Qual será o impacto destes resultados na prática clínica?
Quando compreendermos melhor os resultados do CXL após 10 anos, estaremos mais aptos a melhorar os nossos tratamentos. Uma das curiosidades que descobrimos foi que os dois doentes mais jovens da nossa série de casos (ambos tinham nove anos de idade no dia da cirurgia). Mantiveram-se estáveis após 10 anos de cross-linking.
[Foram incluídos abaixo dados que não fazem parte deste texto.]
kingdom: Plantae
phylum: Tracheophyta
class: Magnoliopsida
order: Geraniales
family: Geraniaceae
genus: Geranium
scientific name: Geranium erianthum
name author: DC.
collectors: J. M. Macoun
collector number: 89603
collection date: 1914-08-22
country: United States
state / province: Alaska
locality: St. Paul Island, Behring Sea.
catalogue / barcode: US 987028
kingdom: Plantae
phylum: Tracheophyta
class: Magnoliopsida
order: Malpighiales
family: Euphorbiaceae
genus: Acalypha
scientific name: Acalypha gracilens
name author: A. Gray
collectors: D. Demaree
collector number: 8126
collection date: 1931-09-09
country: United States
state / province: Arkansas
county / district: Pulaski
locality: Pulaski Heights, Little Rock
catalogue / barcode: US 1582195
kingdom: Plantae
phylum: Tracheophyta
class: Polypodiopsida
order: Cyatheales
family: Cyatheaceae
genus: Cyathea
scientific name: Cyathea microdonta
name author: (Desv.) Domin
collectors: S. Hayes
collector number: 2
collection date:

Assim, estas pequenas observações também são muito válidas, porque há uma discussão sobre se a renovação do colagénio da córnea significa que o efeito do cross-linking se pode perder a longo prazo, o que pode significar que a idade mais jovem tem um impacto negativo nos resultados pós-cross-linking. Mas observar que duas crianças de 9 anos de idade (na altura do tratamento) ainda estavam estáveis 10 anos após o cross-linking, dá-nos uma ideia muito importante sobre a estabilidade a longo prazo do cross-linking da córnea.